Love The Forgotten Women Series by Zing Tsjeng
“A self-described “bitch on wheels”, Sylvia Rivera (1951–2002) was a teenage runaway who became one of the world’s earliest and most passionate advocates for transgender rights. “In many ways,” one writer noted in a Village Voice obituary following her death in 2002, “Sylvia was the Rosa Parks of the modern transgender movement, a term that was not even coined until two decades after Stonewall.”
Never heard of Sylvia Rivera? A lot of people haven’t, and thus the purpose of Zing Tsjeng’s series ‘Forgotten Women’. Rivera is featured in the edition dedicated to forgotten ‘Leaders’, but Tsjeng has also authored editions for the female ‘Artists’, ‘Scientists’ and ‘Writers’ whose work and efforts have been indisputably influential, yet largely unacknowledged or incorrectly attributed. Over the course of history, countless women in numerous fields have been overlooked, despite the fact that their contributions have been invaluable. Tsjeng’s series aims to shine a light on these women and pay them the respect and praise they so deserve.
Also worth noting that Tsjeng is the UK Editor of VICE.com’s female-vertical, Broadly, which we love!
Feminists Don’t Wear Pink (and other lies): Amazing women on what the F-word means to them by Scarlett Curtis
“I didn’t know I was a feminist until I was fifteen. I didn’t know I was a feminist because I didn’t know I needed to be, and I also didn’t think I would still be allowed to wear make-up if I became one. And I seriously loved make-up.”

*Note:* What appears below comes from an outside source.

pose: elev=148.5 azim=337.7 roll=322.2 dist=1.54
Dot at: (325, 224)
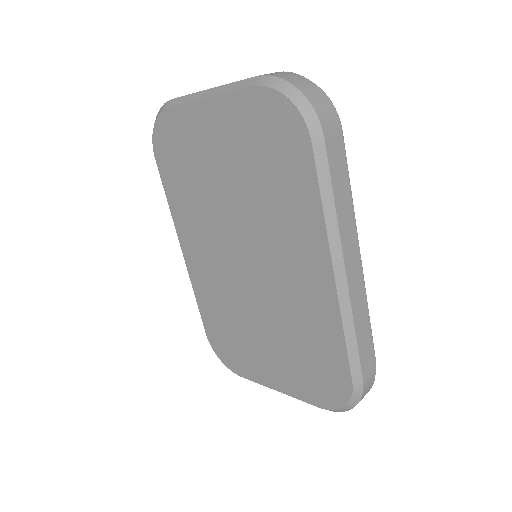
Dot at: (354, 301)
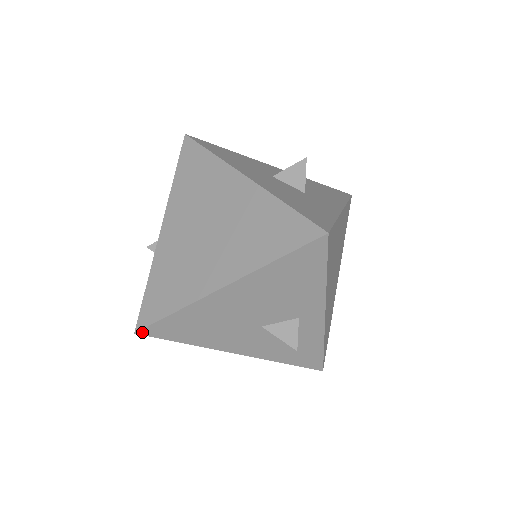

So writes journalist Scarlett Curtis in the introduction to her recently published curation of essays that explore what feminism means to all of us as women. Sometimes funny, occasionally heartbreaking, but always inspiring, this collection by women for women features pieces from well known columnists, activists, authors and actors. The different experiences are illuminating and complex, but all inherently linked, offering readers a sense of acceptance and understanding. The collection is less about explicitly defining feminism, and more about creating space for conversation, and helping readers identify their relationship with the ever present F-word.